Go through the records below line by line and report how many lines include "Școala", giving the number only.

╭─ INFORMATION PROVIDED

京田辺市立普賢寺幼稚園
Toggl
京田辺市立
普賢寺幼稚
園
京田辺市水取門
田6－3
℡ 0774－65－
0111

╰─
╭─ INFORMATION PROVIDED

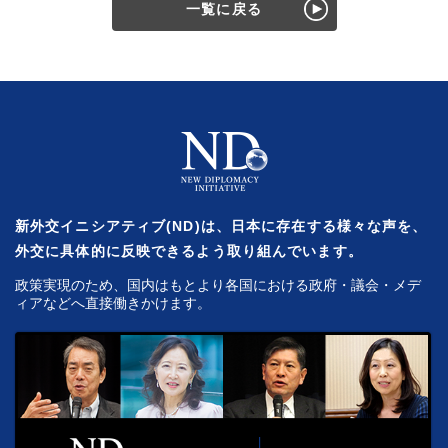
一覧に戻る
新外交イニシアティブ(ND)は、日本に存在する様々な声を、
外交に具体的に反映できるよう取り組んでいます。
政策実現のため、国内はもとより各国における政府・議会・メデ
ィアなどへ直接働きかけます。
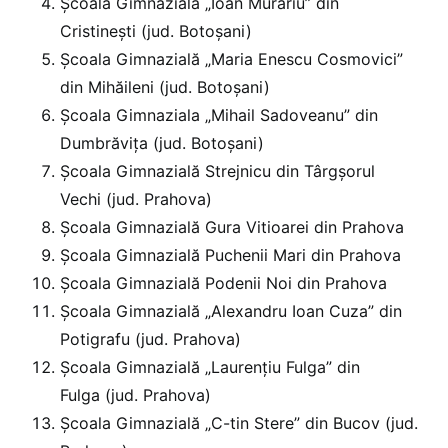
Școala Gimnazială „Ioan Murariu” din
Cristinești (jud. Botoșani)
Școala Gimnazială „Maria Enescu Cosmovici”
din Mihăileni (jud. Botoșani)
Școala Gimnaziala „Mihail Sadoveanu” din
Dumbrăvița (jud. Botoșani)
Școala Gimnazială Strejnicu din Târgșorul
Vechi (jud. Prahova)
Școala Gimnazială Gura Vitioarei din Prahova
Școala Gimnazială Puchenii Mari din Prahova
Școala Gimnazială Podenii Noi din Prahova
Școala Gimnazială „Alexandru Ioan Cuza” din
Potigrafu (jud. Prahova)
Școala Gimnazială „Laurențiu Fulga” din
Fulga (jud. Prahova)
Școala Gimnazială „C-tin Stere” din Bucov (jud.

╰─

EXERCISE ANSWER:
10